Gitenstein's achievements are especially remarkable given the environment around her, Pruitt and others said: state funding that has declined amid rising costs, a deep recession, and continuing questions about the value of higher education.

TCNJ has had its own problems.

When Gitenstein joined in January 1999, she was immediately met with a letter from faculty that named several "big issues" at the school, including a lack of shared understanding of institutional mission and a top-down decision-making process in which faculty did not feel included.

"It's fair to say that there was not a focus on the academic side of the house, and I think there had developed a lack of trust and respect between the faculty and the administration," said Michael Robertson, an English professor who joined TCNJ in 1993, when it was still Trenton State College, and was president of the faculty senate from 2004 through 2009.

Gitenstein responded to the letter with a task force to review the college's governance, ultimately restructuring the administration and giving more power to faculty, staff, and even students. Search committees — for new deans, say — began to include not only faculty but also students and staff, sometimes a trustee as well.

"I genuinely believe that you come up with better decisions if you listen to people," Gitenstein said, and Jorge Caballero, the chair of the trustees, agreed, describing her as "very inclusive, very collaborative."

As part of the academic restructuring, students shifted to taking four classes every semester, instead of five. The courses became longer and bigger — emphasizing depth over breadth, Robertson said.

"We really focused on improving quality in ways that would enable us to compete with the best privates while also serving a public mission," said Stephen R. Briggs, who was hired as provost by Gitenstein months after her arrival and who left in July 2006 to become president at Berry College in Georgia.

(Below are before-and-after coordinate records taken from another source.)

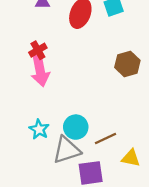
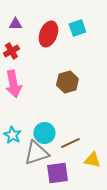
red cross: (38, 50) -> (11, 51), moved
brown hexagon: (127, 64) -> (67, 82), moved

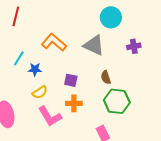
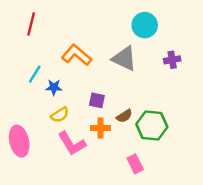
brown semicircle: (106, 77) -> (124, 116), moved, turned -104

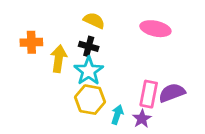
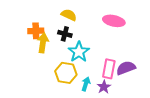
orange cross: (31, 42) -> (36, 31), moved
cyan star: (89, 71) -> (79, 52), moved

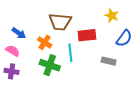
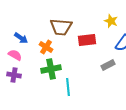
cyan line: (70, 53) -> (68, 87), moved
gray rectangle: (109, 61) -> (108, 65), turned -40
green cross: (50, 65) -> (51, 69), turned -30

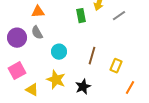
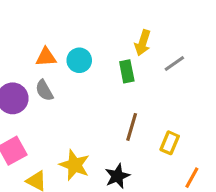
green rectangle: (81, 16) -> (127, 71), moved
cyan circle: (59, 52) -> (79, 60), moved

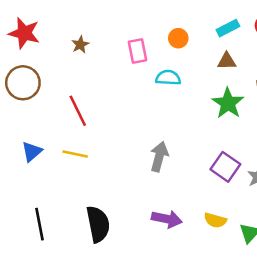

Gitenstein sees her school as winning. This coming year, more freshmen and transfer students are coming in than expected, a sign of strong demand. Within hours of her retirement announcement, nervous faculty began to worry about what happens next, said John Krimmel, a criminology professor at TCNJ since 1993 and president of the faculty union.

Gitenstein has had a positive relationship with the union, Krimmel said, even when it cost money she did not immediately have to spend. Recently, as faculty around the state worked without a contract, schools did not have to fund professional development; Gitenstein set aside money for it anyway, Krimmel said.

Asked about Gitenstein's leadership style, Briggs, her former provost, recalled her response to the 9/11 terrorist attacks.

"When she heard the news, her first instinct was, 'Let's walk around the campus and be visible to students and be with students,' " Briggs said.

Gitenstein and Briggs walked from dorm to dorm, he said, and all around campus. Students, many from New York and North Jersey, huddled together to watch the news, to cry.

"Her instinct is to be visible, to be available," Briggs said. "Her sense is, when something difficult happens, people look for leadership. And therefore you need to step to the front and you need to be honest and open and human."